Categories: Electromagnetism | Multivariate calculus

Gauss's law

In physics, Gauss's law gives the relation between the electric flux flowing out a closed surface and the charge enclosed in the surface. Its integral form is:

$\Phi = \oint_A \mathbf{E} \cdot d\mathbf{A} = \frac{Q_A}{\epsilon_0}$

where $\mathbf{E}$ is the electric field, $d\mathbf{A}$ is the area of a differential square on the surface A with an outward facing surface normal defining its direction, $Q A$ is the charge enclosed by the surface, $ε 0$ is the permittivity of free space and $\oint_A$ is the integral over the surface A.

Its partial differential form is:

$\nabla \cdot \mathbf{D} = \rho$

where $\nabla \cdot$ is the divergence, D is the electric displacement field (in units of C/m²), and ρ is the free electric charge density (in units of C/m³), not including dipole charges bound in a material

In linear materials, the equation becomes:

$\nabla \cdot \epsilon \mathbf{E} = \rho$

where $ε$ is the electrical permittivity

In the special case of a spherical surface with a central charge, the electric field is perpendicular to the surface, with the same magnitude at all points of it, giving the simpler expression:

$E=\frac{Q}{4\pi\epsilon_0r^2}$

where E is the electric field strength at radius r, Q is the enclosed charge, and ε₀ is the permittivity of free space. Thus the familiar inverse-square law dependence of the electric field in Coulomb's law follows from Gauss' law.

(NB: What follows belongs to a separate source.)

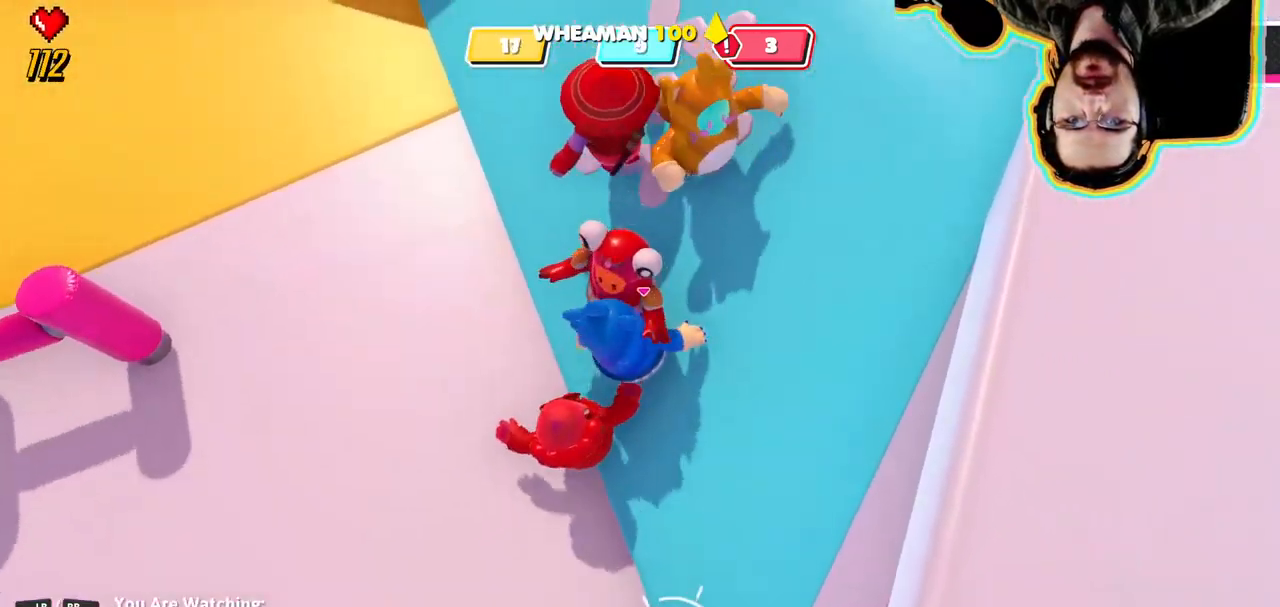
{"dt_ms": 1000, "buttons": [], "left_stick": "center", "right_stick": "down"}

Gauss's law can be used to demonstrate that there is no electric field inside a Faraday cage without electric charges. Gauss's law is the electrostatic equivalent of Ampère's law, which deals with magnetism. Both equations were later integrated into Maxwell's equations.

It was formulated by Carl Friedrich Gauss in 1835, but was not published until 1867. Because of the mathematical similarity, Gauss's law has application for other physical quantities governed by an inverse-square law such as gravitation or the intensity of radiation. See also divergence theorem.